Recommended Readings:


What to Submit:

Submit a 1–3 page report detailing your experimental findings (including your harness code). We'll especially scrutinize how you "prove" the correctness of your harnesses—so be sure to thoroughly show that it works correctly. As usual, you have full creative liberty—feel free to use images, tables, etc. Be sure to append your harness code as the final page of your report!

Research Paper Presentations (collected via Canvas)

Instructions: Select one paper from the course Schedule to present to the class in a 10–15 minute presentation, totaling 10% of your course grade. You are free to borrow visual aides from existing slide decks such as the authors' own presentation, but the overarching presentation must be in your own words. Following each presentation will be a 5–10 minute audience discussion.

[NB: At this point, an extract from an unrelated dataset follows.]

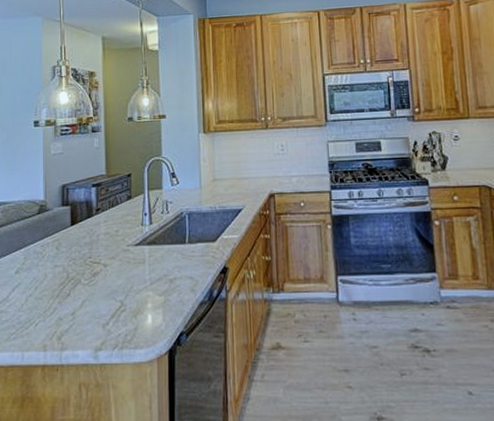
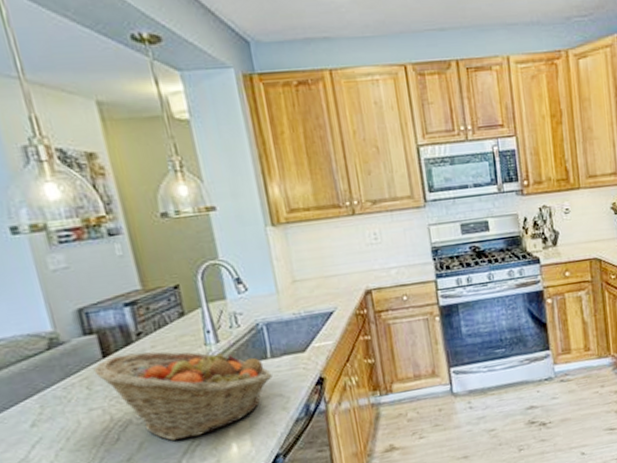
fruit basket: none [63,225,187,303] -> present [93,349,272,441]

Paper signup sheet is available: here (accessible only via your @gcloud.utah.edu account; requests from non-UofU emails will be denied).

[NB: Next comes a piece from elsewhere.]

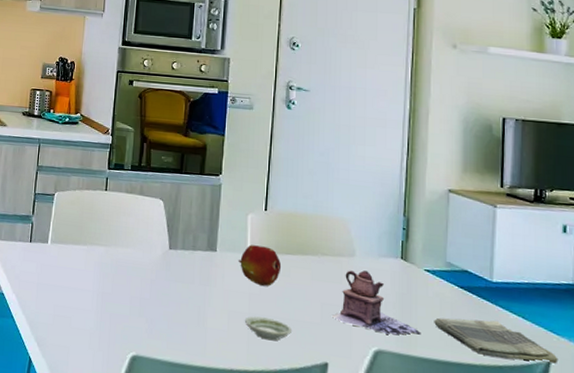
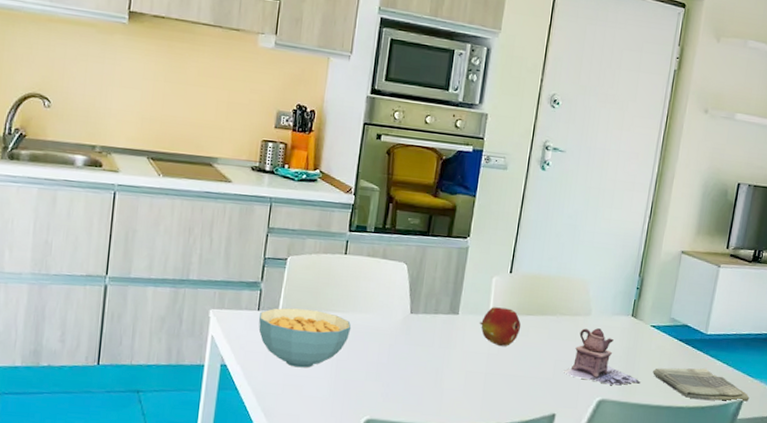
cereal bowl: none [31,240,114,300] -> present [258,308,352,368]
saucer: present [244,316,291,341] -> none [480,375,525,397]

  • CS 5493 students must team-up and present in pairs of two.
  • CS 6493 students must deliver their presentation solo.

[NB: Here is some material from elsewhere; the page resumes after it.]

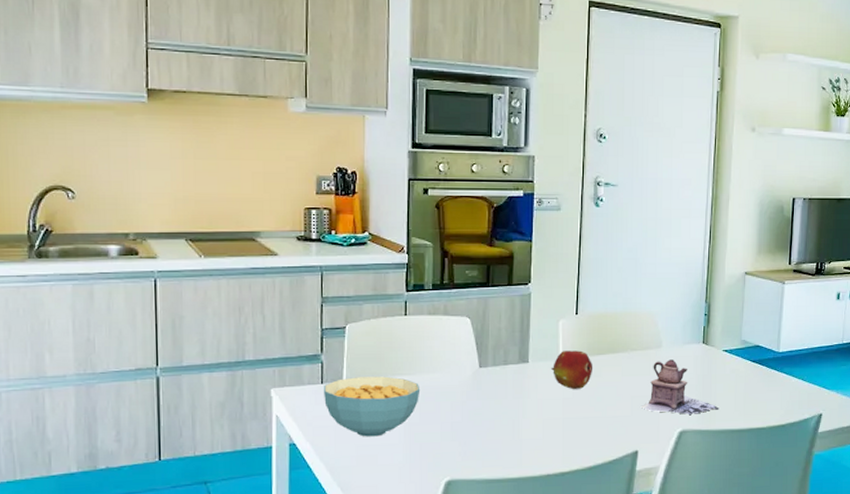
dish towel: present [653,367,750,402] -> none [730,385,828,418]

Presenters: your responsibility is to teach us the paper:

  • Prepare a 10-15 minute oral presentation on your own with an accompanying slide deck.
  • Outline the paper's context, main contributions, key assumptions, results, and pros/cons.
  • Do your own research on the field—you are expected to be "the expert" on your paper!
  • Minimize background information to only what's new—don't re-teach us what fuzzing is!
  • Following your presentation, submit your slides in PDF format to Canvas by 11:59PM that day.

Audience: you are not required to read the paper, but you must participate in the class discussion following each paper presentation.

Participation (collected via PollEverywhere)

Attendance: Regular attendance in this class is required as the lectures and discussions are designed to prepare you for success in the final course project. To monitor attendance, we'll issue attendance codes in-class via PollEverywhere for five randomly-chosen lectures throughout the semester, totaling 10% of your overall course grade.

We'll drop one absence at zero penalty. We'll track this automatically—you don't need to notify us about using any of your absences.